El incremento leve en el precio promedio del alquiler, que pasó de US$114 a US$115 por metro cuadrado al año, según el mismo informe, sumado a la dificultad para acceder a la compra, presiona aún más a las familias. San Borja y San Miguel fueron los distritos que reportaron los mayores incrementos en los precios de alquiler, mostrando cómo la presión habitacional se extiende incluso a zonas con ingresos medios. Este contexto pinta un panorama donde el acceso a una vivienda digna se aleja de ser un derecho fundamental para convertirse en un privilegio, supeditado a ingresos elevados y a una capacidad de ahorro casi utópica, en un país con altas tasas de informalidad y precarización laboral.

En síntesis, si bien el Banco Central de Reserva presenta un panorama macroeconómico con indicadores que sugieren una ligera mejora en la accesibilidad a la vivienda para un segmento muy específico de la población, la realidad diaria de los peruanos de a pie dista mucho de esas estadísticas.
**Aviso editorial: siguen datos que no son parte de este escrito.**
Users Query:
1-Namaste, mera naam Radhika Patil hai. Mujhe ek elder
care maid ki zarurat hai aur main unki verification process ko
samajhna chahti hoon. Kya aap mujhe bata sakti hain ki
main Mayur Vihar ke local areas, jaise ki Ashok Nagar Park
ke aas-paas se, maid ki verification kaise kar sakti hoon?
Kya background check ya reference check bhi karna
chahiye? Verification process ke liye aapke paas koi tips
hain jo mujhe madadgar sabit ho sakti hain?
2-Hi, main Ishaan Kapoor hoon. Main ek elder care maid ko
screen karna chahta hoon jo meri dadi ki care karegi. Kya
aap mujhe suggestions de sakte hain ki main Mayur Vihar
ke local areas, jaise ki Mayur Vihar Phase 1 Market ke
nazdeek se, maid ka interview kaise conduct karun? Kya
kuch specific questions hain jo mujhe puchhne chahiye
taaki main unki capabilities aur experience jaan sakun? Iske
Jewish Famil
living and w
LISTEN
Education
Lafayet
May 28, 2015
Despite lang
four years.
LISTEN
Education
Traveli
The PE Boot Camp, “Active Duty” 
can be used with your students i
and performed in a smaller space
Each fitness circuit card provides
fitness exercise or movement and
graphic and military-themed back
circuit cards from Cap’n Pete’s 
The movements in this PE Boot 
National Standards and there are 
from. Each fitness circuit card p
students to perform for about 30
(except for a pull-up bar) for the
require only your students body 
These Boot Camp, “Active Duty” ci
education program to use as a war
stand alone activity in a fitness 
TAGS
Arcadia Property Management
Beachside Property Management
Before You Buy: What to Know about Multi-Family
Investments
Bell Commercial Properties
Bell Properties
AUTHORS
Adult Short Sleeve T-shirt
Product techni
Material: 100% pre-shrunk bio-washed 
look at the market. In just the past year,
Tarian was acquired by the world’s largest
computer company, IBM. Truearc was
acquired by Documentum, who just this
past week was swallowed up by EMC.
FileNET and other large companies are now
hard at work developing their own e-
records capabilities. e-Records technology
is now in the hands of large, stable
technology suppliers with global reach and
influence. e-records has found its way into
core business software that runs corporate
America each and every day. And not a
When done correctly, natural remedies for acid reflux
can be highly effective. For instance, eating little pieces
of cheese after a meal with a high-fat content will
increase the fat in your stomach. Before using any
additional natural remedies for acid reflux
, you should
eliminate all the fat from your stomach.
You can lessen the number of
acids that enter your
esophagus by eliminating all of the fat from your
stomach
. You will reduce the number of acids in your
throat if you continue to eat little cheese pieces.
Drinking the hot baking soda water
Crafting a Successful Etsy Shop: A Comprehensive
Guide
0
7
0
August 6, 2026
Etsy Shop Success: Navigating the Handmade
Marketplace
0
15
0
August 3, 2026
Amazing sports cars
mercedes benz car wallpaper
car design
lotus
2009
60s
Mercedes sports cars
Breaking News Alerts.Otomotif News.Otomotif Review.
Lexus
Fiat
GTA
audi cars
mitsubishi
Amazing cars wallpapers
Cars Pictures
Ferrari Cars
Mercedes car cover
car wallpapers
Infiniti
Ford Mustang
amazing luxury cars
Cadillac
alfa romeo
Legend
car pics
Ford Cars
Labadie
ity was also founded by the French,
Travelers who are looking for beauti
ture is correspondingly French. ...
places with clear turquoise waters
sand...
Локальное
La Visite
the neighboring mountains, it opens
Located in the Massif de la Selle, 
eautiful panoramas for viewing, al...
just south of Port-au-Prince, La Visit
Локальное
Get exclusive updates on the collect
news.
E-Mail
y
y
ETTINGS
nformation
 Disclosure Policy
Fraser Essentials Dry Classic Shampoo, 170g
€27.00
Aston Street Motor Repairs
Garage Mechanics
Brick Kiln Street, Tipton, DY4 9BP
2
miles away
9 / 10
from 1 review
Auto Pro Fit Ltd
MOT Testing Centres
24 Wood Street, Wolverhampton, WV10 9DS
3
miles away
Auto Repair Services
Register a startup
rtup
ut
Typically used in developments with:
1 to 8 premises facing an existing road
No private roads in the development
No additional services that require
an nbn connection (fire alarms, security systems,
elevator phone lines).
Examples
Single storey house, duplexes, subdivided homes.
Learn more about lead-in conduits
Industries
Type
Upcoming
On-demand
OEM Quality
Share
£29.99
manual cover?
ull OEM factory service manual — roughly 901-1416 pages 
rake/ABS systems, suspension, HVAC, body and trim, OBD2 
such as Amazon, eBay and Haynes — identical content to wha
La cifra de 12,4 años de ahorro, bajo condiciones ideales y excluyentes, sigue siendo un desafío monumental que subraya la urgencia de políticas integrales y realistas que aborden la vivienda no solo como un bien de mercado, sino como una necesidad social y un pilar fundamental para el desarrollo humano y la estabilidad social en el Perú. El sueño de la casa propia en Lima, para la mayoría, sigue siendo una quimera en el horizonte de sus vidas.